* [Exercise prompt] Line filter on the word "Darkness": copy each matching line from the entries.

* [Dataset entries]
* * *

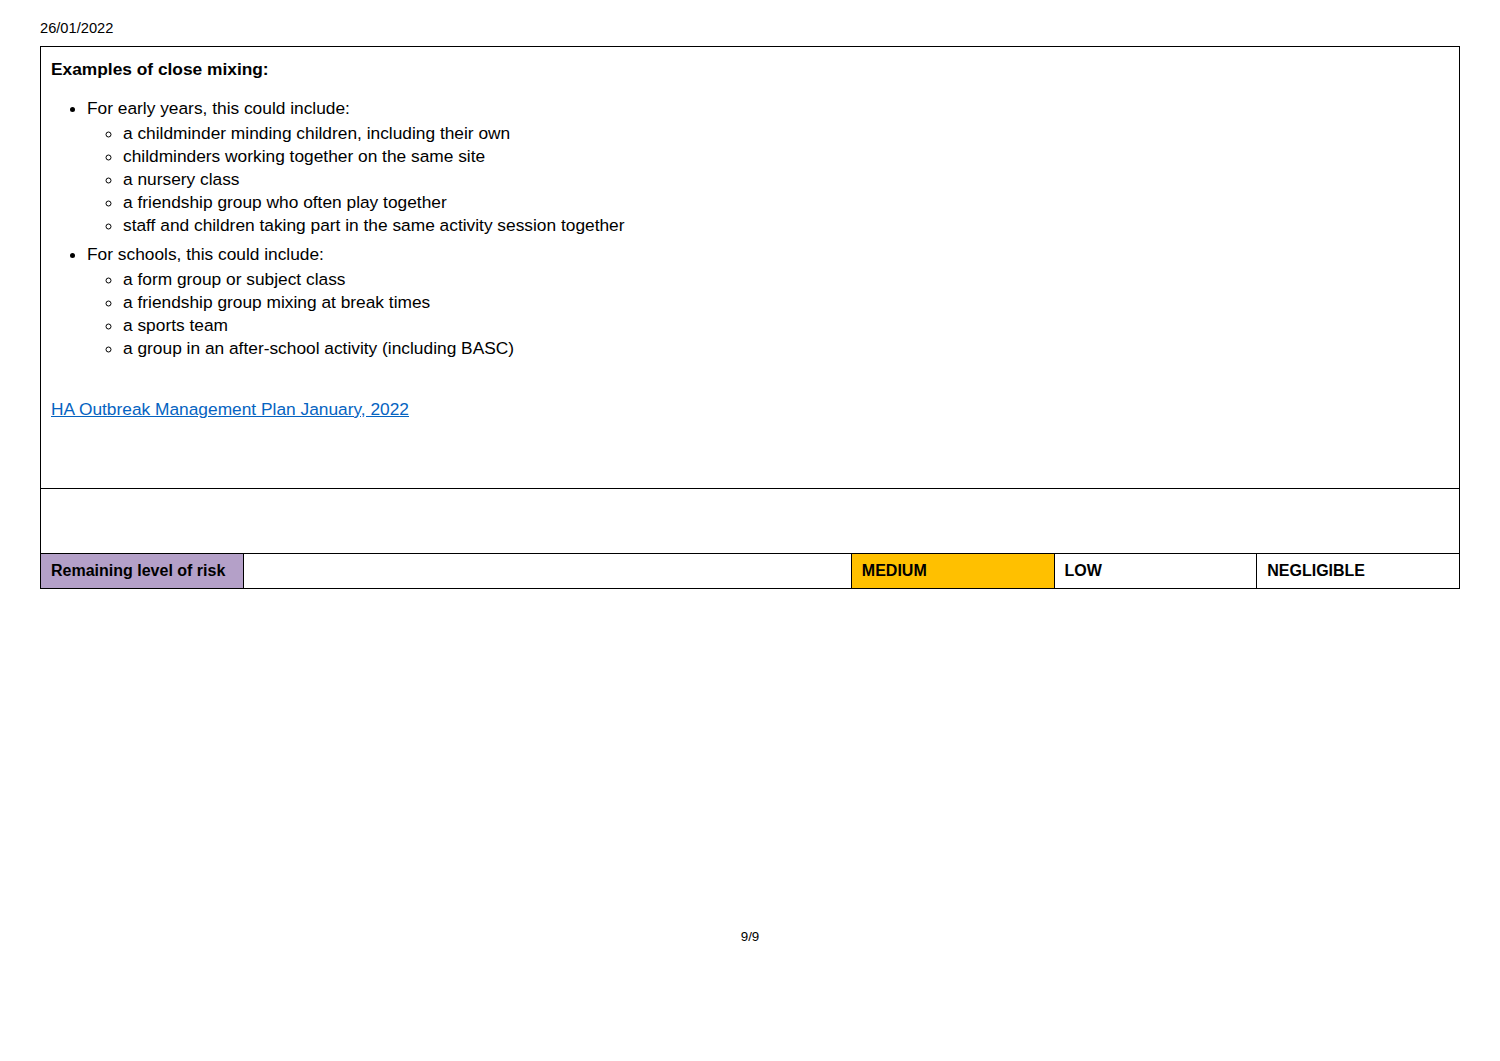26/01/2022
| Examples of close mixing: For early years, this could include: a childminder minding children, including their own childminders working together on the same site a nursery class a friendship group who often play together staff and children taking part in the same activity session together For schools, this could include: a form group or subject class a friendship group mixing at break times a sports team a group in an after-school activity (including BASC) HA Outbreak Management Plan January, 2022 |
| Remaining level of risk | | MEDIUM | LOW | NEGLIGIBLE |
9/9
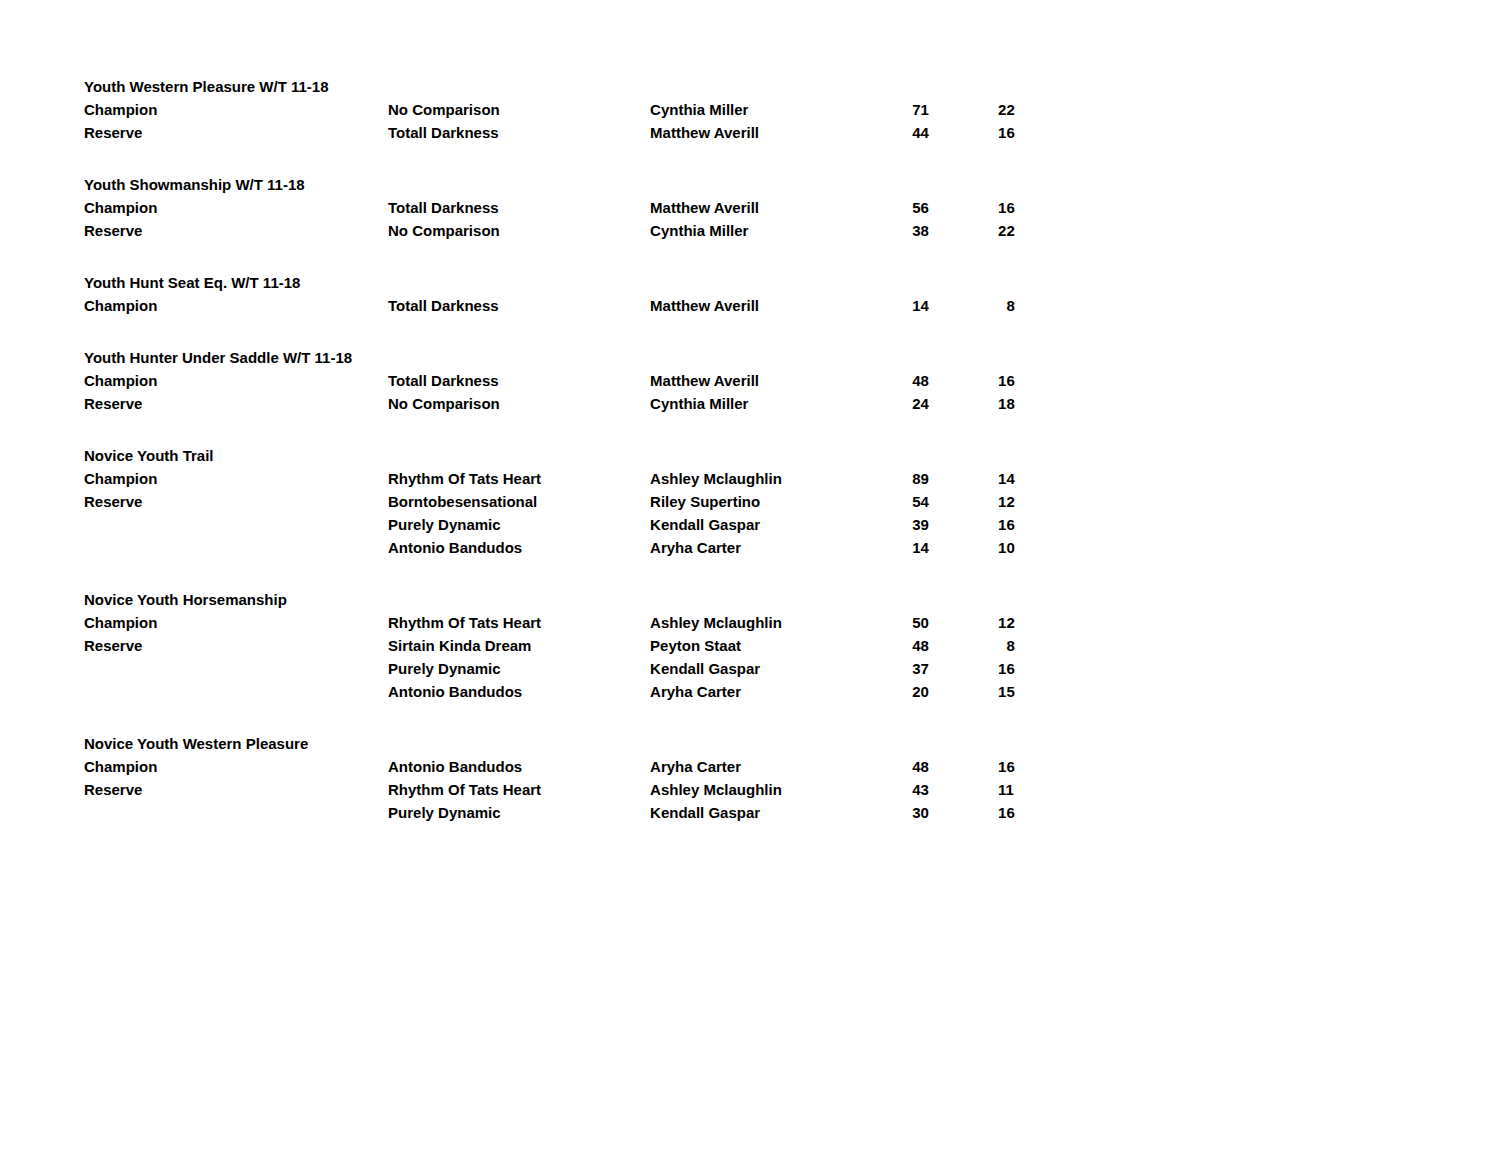| Youth Western Pleasure W/T 11-18 | | | | |
| Champion | No Comparison | Cynthia Miller | 71 | 22 |
| Reserve | Totall Darkness | Matthew Averill | 44 | 16 |
| Youth Showmanship W/T 11-18 | | | | |
| Champion | Totall Darkness | Matthew Averill | 56 | 16 |
| Reserve | No Comparison | Cynthia Miller | 38 | 22 |
| Youth Hunt Seat Eq. W/T 11-18 | | | | |
| Champion | Totall Darkness | Matthew Averill | 14 | 8 |
| Youth Hunter Under Saddle W/T 11-18 | | | | |
| Champion | Totall Darkness | Matthew Averill | 48 | 16 |
| Reserve | No Comparison | Cynthia Miller | 24 | 18 |
| Novice Youth Trail | | | | |
| Champion | Rhythm Of Tats Heart | Ashley Mclaughlin | 89 | 14 |
| Reserve | Borntobesensational | Riley Supertino | 54 | 12 |
| | Purely Dynamic | Kendall Gaspar | 39 | 16 |
| | Antonio Bandudos | Aryha Carter | 14 | 10 |
| Novice Youth Horsemanship | | | | |
| Champion | Rhythm Of Tats Heart | Ashley Mclaughlin | 50 | 12 |
| Reserve | Sirtain Kinda Dream | Peyton Staat | 48 | 8 |
| | Purely Dynamic | Kendall Gaspar | 37 | 16 |
| | Antonio Bandudos | Aryha Carter | 20 | 15 |
| Novice Youth Western Pleasure | | | | |
| Champion | Antonio Bandudos | Aryha Carter | 48 | 16 |
| Reserve | Rhythm Of Tats Heart | Ashley Mclaughlin | 43 | 11 |
| | Purely Dynamic | Kendall Gaspar | 30 | 16 |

* * *

* [Solution for this exercise]
| Reserve | Totall Darkness | Matthew Averill | 44 | 16 |
| Champion | Totall Darkness | Matthew Averill | 56 | 16 |
| Champion | Totall Darkness | Matthew Averill | 14 | 8 |
| Champion | Totall Darkness | Matthew Averill | 48 | 16 |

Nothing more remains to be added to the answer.